Menyelaraskan Perbedaan

Versi printer-friendly
Kode Kaset: 
T458A
Nara Sumber: 
Pdt. Dr. Paul Gunadi
Abstrak: 
Ada banyak perbedaan yang mesti diselaraskan dalam pernikahan. Keberhasilan atau kegagalan kita menyelaraskan perbedaan akan menentukan kondisi pernikahan. Penting bagi kita untuk bukan saja mengenali tetapi juga mengatasi perbedaan. Berikut akan dipaparkan beberapa hal yang kerap muncul dalam pernikahan yang menuntut penyelarasan.
Audio
MP3: 
Play Audio: 
Ringkasan

Ada banyak perbedaan yang mesti diselaraskan dalam pernikahan. Keberhasilan atau kegagalan kita menyelaraskan perbedaan akan menentukan kondisi pernikahan. Penting bagi kita untuk bukan saja mengenali tetapi juga mengatasi perbedaan. Berikut akan dipaparkan beberapa hal yang kerap muncul dalam pernikahan yang menuntut penyelarasan.

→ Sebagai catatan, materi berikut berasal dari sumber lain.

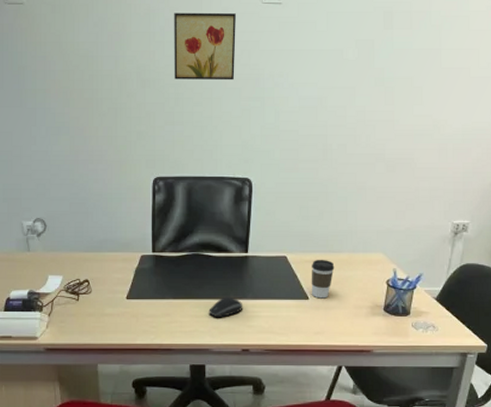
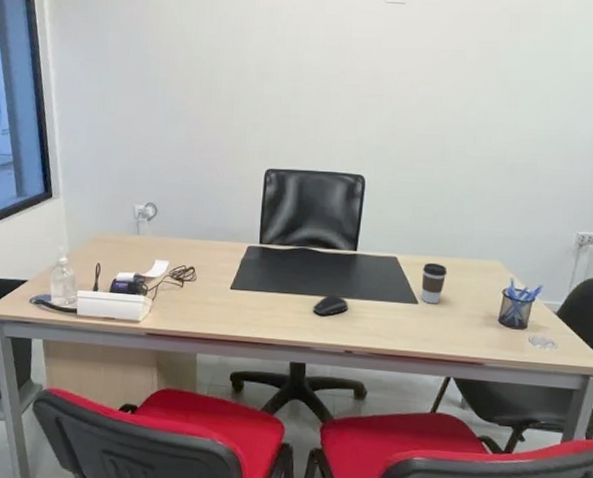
wall art: present [174,12,236,81] -> none [293,9,358,77]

Pertama, berkaitan dengan bicara. Ada yang bicara seperlunya dan ada yang bicara sebanyaknya. Sudah tentu pada awalnya, yang bicara seperlunya merasa senang bersama dengan yang bicara sebanyaknya sebab baginya, hidup menjadi lebih semarak. Dan, yang bicara sebanyaknya senang bersama dengan yang bicara seperlunya sebab ia merasa didengarkan. Masalah biasanya timbul setelah pernikahan. Setelah menikah, yang bicara seperlunya mulai merasa pusing mendengarkan celoteh pasangannya yang terus bicara. Ia pun sering merasa dituntut untuk berbicara lebih banyak padahal ia tidak begitu menyukai bicara sebanyak itu. Baginya, bicara adalah untuk menyampaikan suatu keperluan. Sebaliknya, yang bicara sebanyaknya beranggapan bahwa bicara adalah darah yang menghidupi pernikahan. Tanpa bicara maka matilah pernikahan. Ia pun mulai merasa sepi sebab yang ia butuhkan bukan saja didengarkan tetapi juga ditanggapi. Ia berharap bahwa pasangannya berinisiatif untuk membagikan pengalamannya—sekecil apa pun—guna mempererat tali keintiman. Pada akhirnya ia merasa tertekan sebab ia tidak diperbolehkan menjadi dirinya. Yang dibutuhkan untuk menyelaraskan perbedaan ini adalah penetapan waktu, di mana yang yang bicara banyak dapat berbicara sebanyaknya dan yang bicara seperlunya mendengarkan dan menanggapinya. Penetapan waktu yang khusus untuk bicara adalah penting bagi keduanya untuk menjalin keintiman. Pernikahan mungkin bertahan dengan pembicaraan basi-basi tetapi pernikahan tidak dapat bertumbuh tanpa pembicaraan yang hangat dan mendalam. Jadi, tetapkanlah di mana masing-masing dapat berbicara apa adanya dan mendengarkan dengan penuh perhatian.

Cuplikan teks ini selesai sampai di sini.